4. PERANG KHANDAQ/AHZAB
Terjadi pada tahun kelima Hijrah. Perang ini berawal dari kaum Yahudi yang melanggar perjanjian perdamaian dengan umat Islam, mereka bergabung dengan kaum kafir Quraisy, jumlah pasukan musuh seluruhnya mencapai 10.000 orang,sedangkan nabi hanya dapat mengumpulkan sebanyak 2000 prajurit muslim.Sesuai saran Salman Al-Farisi, kaum muslimin menggali parit untuk lubang perlindungan, sekalipun jumlah tentara musuh lima kali lipat lebih besar, namun berkat pertolongan Alloh kaum muslimin dapat memenangkan peperangan.Dalam perang ini, 700 orang lelaki Bani Kuraizah dihukum bunuh oleh tentara muslim karena dosa mereka yang besar sekali, maka berakhirlah riwayat bangsa Yahudi di Madinah. Mereka banyak yang pindah ke Syiria dan Khaibar.
5. PERANG KHAIBAR
Terjadi pada tahun ketujuh Hijrah. Meletus di kota Khaibar, pasukan muslimin sejumlah 1600 prajurit yang dipimpin langsung oleh nabi berhasil mengepung orang-orang Yahudi selama 6 hari, dan pada hari ketujuh, mereka dapat ditaklukkan.
6. PERANG MU’TAH
Terjadi pada tahun ke delapan Hijrah, ketika pasukan kaum muslimin yang berjumlah 3000 orang, memasuki kota Mu’tah, dihadang oleh 200.000 prajurit Romawi, pertempuran dahsyat pun tak terelakkan. Panglima kaum muslimin, Zaid Bin Haritsah, gugur. Lalu digantikan oleh Ja’far bin Abi Thalib, dia pun gugur.Kemudian digantikan oleh Abdullah bin Rawahah sampai ia terbunuh.Terakhir tampuk pimpinan dipegang oleh Khalid bin Walid dan perang dapat dimenangkan.
7. PERANG HUNAIN
Terjadi pada tahun ke delapan Hijrah, peperangan ini meletus di pegunungan Hunain.Rasulullah Saw, dapat menghimpun tentara sebanyak 12.000 orang, sedemikian banyaknya jumlah tentara muslimin sehingga sebagian kecil menyombongkan diri bahwa kemenangan pasti akan mereka dapatkan. Karena, kesombongan inilah mereka lengah, ketika baru menyeberangi Wadi Hunain, pasukan musuh menyerang kaum muslimin secepat kilat.Berguguranlah barisan-barisan orang-orang yang menyombongkan diri.Rasulullah segera memperingatkan mereka agar bertobat dan meminta ampun, juga menyerukan agar mengubah tujuan perang mereka yang semula ingin mendapatkan harta rampasan agar mengubah dengan berniat menegakkan agama Alloh.Pada perang ini, suku Tsaqif dan Hawazin yang menyerang kaum muslimin memang membawa serta anak, istri serta harta kekayaan mereka.

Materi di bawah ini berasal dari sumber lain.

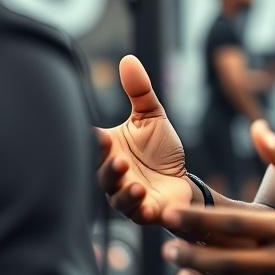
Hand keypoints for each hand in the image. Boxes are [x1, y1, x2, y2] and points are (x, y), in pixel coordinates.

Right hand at [97, 54, 196, 222]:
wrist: (181, 181)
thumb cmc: (159, 150)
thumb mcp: (151, 117)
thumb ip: (139, 91)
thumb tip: (128, 59)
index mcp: (109, 151)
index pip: (94, 145)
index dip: (93, 142)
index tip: (97, 136)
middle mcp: (112, 175)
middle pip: (102, 174)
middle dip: (109, 168)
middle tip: (118, 159)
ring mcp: (127, 196)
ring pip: (118, 198)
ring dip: (125, 193)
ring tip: (135, 185)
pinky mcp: (146, 212)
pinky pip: (140, 215)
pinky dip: (143, 212)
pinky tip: (150, 207)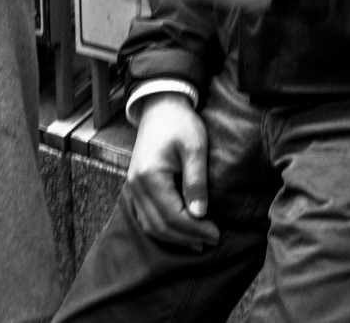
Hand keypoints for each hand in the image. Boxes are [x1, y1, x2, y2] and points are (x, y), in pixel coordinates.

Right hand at [125, 93, 218, 249]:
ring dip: (174, 237)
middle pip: (159, 226)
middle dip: (187, 237)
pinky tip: (180, 231)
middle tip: (211, 241)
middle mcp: (136, 186)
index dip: (195, 229)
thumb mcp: (195, 147)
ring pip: (150, 225)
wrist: (160, 107)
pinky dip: (163, 228)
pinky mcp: (136, 187)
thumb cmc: (181, 123)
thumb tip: (200, 214)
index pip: (172, 216)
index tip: (216, 234)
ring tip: (199, 242)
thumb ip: (196, 181)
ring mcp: (133, 188)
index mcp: (150, 177)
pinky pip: (146, 216)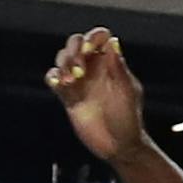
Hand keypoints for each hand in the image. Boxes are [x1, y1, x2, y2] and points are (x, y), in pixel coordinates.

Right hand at [46, 27, 145, 163]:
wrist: (118, 146)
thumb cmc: (129, 119)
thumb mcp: (127, 93)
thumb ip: (119, 68)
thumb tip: (113, 42)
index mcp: (110, 63)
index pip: (99, 37)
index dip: (93, 37)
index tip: (90, 48)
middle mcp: (93, 68)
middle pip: (75, 43)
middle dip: (73, 49)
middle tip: (78, 68)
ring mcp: (79, 82)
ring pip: (62, 59)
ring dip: (62, 64)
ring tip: (70, 81)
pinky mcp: (68, 97)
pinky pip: (54, 79)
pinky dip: (52, 77)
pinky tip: (59, 85)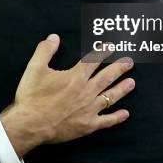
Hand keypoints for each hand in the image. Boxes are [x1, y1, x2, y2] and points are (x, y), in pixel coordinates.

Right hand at [0, 34, 134, 156]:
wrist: (30, 124)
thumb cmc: (32, 96)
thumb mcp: (35, 68)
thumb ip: (45, 50)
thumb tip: (54, 37)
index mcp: (75, 77)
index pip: (92, 61)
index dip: (102, 52)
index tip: (111, 46)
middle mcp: (86, 91)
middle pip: (107, 77)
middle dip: (119, 68)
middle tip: (129, 62)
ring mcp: (89, 110)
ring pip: (110, 97)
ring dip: (122, 89)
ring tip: (132, 82)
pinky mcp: (88, 125)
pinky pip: (106, 121)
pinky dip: (117, 117)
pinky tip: (125, 114)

Berkat pertolongan Alloh Swt, keadaan menjadi berbalik pasukan muslimin dapat dengan leluasa menguasai medan. Musuh pun akhirnya lari tunggang langgang, dan kemenangan dapat diperoleh dengan gampang, pada perang inilah kaum muslimin mendapatkan banyak harta rampasan yang ke semuanya itu dimanfaatkan oleh Rasulullah untuk syiarnya Islam.